The Commonwealth has developed its first index to monitor the development and empowerment of young people in its member countries.

The Youth Development Index measures the status of young people, aged 15-29, in five key domains: education, health, employment, and civic and political participation. It will assist youth ministers and other policy-makers in identifying areas for investment to ensure young people fulfil their potential.

The index has been developed over the past year with a technical team of experts from across the Commonwealth, in collaboration with the Institute For Economics and Peace, which has built the tool.

Director of Youth Affairs at the Commonwealth Secretariat, Katherine Ellis, said: “The index will help inform countries about their strengths in relation to youth development, and which areas should be prioritised for investment. On a pan-Commonwealth level we will be able to tell which countries have strong youth outcomes, and in which domains, and which countries might need more support.

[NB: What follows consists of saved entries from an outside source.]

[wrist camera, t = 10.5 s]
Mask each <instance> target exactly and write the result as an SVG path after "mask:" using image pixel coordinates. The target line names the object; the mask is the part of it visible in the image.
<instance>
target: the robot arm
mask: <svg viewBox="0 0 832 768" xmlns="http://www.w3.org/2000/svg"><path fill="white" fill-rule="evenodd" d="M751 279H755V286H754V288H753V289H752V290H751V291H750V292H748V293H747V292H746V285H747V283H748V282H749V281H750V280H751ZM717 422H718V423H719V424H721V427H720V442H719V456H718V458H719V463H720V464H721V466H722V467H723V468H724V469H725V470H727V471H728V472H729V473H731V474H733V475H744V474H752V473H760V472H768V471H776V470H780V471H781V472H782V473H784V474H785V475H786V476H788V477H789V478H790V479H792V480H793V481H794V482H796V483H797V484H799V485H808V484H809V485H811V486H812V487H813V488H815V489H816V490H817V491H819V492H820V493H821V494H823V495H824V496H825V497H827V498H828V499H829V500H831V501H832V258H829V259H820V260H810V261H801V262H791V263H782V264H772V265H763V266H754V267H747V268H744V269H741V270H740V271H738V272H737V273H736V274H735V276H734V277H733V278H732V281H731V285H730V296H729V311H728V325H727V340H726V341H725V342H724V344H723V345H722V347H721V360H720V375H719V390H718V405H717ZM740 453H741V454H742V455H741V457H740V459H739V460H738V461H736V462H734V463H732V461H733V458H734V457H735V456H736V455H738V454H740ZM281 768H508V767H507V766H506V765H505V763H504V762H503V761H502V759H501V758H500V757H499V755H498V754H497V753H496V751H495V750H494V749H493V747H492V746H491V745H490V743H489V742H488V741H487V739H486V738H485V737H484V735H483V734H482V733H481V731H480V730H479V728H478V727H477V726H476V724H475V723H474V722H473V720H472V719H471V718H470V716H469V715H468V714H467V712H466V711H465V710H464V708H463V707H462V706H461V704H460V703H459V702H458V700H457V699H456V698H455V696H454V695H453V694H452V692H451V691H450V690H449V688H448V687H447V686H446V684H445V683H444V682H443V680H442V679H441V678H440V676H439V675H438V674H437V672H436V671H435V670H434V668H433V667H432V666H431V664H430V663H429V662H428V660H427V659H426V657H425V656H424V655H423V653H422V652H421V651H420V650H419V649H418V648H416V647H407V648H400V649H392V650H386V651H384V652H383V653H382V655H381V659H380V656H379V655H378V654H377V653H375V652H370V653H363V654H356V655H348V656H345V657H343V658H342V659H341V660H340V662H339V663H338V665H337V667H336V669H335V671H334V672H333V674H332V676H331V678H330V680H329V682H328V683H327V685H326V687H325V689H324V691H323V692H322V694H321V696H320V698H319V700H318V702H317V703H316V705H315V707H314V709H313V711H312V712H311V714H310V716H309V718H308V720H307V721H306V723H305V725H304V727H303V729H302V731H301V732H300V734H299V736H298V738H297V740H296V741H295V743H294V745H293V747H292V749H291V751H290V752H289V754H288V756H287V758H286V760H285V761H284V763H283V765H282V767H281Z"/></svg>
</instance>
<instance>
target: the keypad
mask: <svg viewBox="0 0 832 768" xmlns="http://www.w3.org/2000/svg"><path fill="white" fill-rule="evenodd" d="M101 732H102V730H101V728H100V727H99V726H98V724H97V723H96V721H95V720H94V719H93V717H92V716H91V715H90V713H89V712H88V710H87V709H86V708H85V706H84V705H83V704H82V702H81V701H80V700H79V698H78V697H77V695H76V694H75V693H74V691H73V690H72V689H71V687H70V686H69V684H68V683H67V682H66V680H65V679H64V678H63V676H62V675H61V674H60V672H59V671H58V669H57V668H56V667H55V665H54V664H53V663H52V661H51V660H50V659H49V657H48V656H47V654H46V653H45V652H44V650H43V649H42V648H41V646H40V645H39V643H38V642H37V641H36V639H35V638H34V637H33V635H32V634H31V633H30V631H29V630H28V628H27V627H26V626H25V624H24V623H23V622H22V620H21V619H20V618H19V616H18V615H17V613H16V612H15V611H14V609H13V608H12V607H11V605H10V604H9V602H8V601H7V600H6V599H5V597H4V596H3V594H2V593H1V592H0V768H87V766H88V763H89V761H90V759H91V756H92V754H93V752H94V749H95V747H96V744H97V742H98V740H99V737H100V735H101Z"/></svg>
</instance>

“Where it gets really interesting is when you start to break down countries within the Commonwealth on the basis of income or geographic/population size. Some of the developed countries you expect to be at the top are there but sometimes there are also smaller or poorer countries that you wouldn’t expect to see. 

“I think it would be interesting going forward to look at why these countries are topping the league, what it is they are doing really well, and how that might be shared throughout the Commonwealth.”

Ms Ellis explained that the index will inform the Commonwealth’s work with member countries and serve as a tool to monitor the implementation and effectiveness of the Commonwealth’s Plan of Action for Youth Empowerment.

She added that the index also underlines the need for greater global advocacy on the collection of meaningful and comprehensive data about young people, and support for smaller countries in collecting data to ensure they are included in global indices.

Associate Professor Robyn Broadbent from Victoria University in Australia, who represents the Pacific region on the expert committee, said the index provides a snapshot of how young people are progressing and consequently shapes the direction of youth development work and policies affecting young people.

“The index will impact on policy and practice and also tell us a little about how young people are doing, which is really important for long-term economic growth, health and population development. There are some long-term sustainable issues attached to all of this.”

Africa region youth representative Dabesaki Mac-lkemenjima, a doctoral student, said countries budget annually for investments in youth but in the absence of an index there was no way of measuring the outcomes and the real impact on lives.

He commented: “Are young people’s lives getting better because we are investing in them in certain ways? This is why this index is important because it will give young people a sense of whether their governments are investing in the right direction. It also encourages advocacy and action in youth development.”

Commonwealth youth ministers will review the index when they meet in Papua New Guinea in April 2013 before it is released publicly.